> _Exercise aim_:
After locating the line with "-45,7 +45,7 @@" in the records below, print it and every line after it exactly.

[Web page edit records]

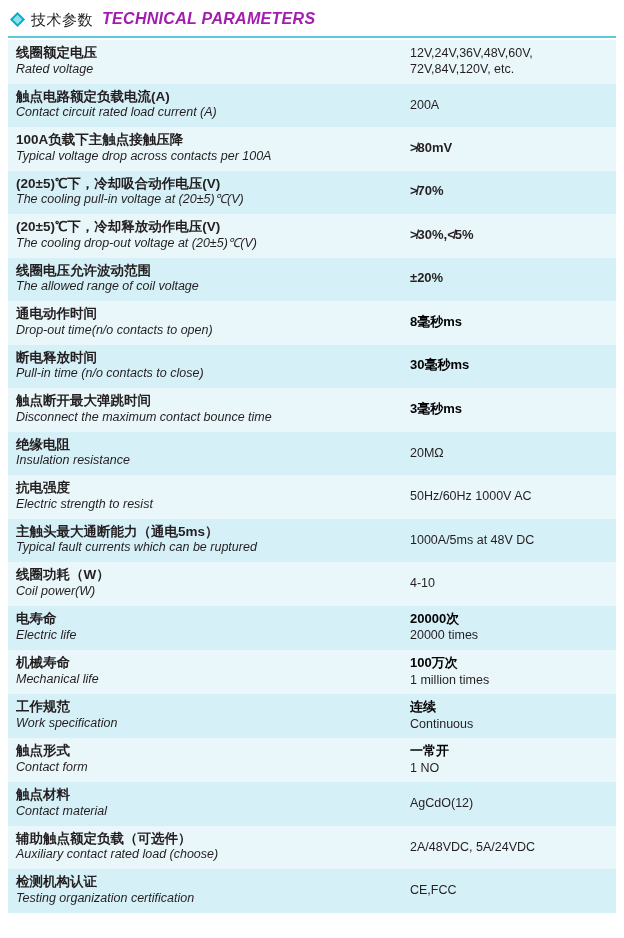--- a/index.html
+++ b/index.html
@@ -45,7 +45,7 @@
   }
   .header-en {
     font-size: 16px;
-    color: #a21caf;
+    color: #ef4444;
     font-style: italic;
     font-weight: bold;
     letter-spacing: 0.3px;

> _Output for this task_:
@@ -45,7 +45,7 @@
   }
   .header-en {
     font-size: 16px;
-    color: #a21caf;
+    color: #ef4444;
     font-style: italic;
     font-weight: bold;
     letter-spacing: 0.3px;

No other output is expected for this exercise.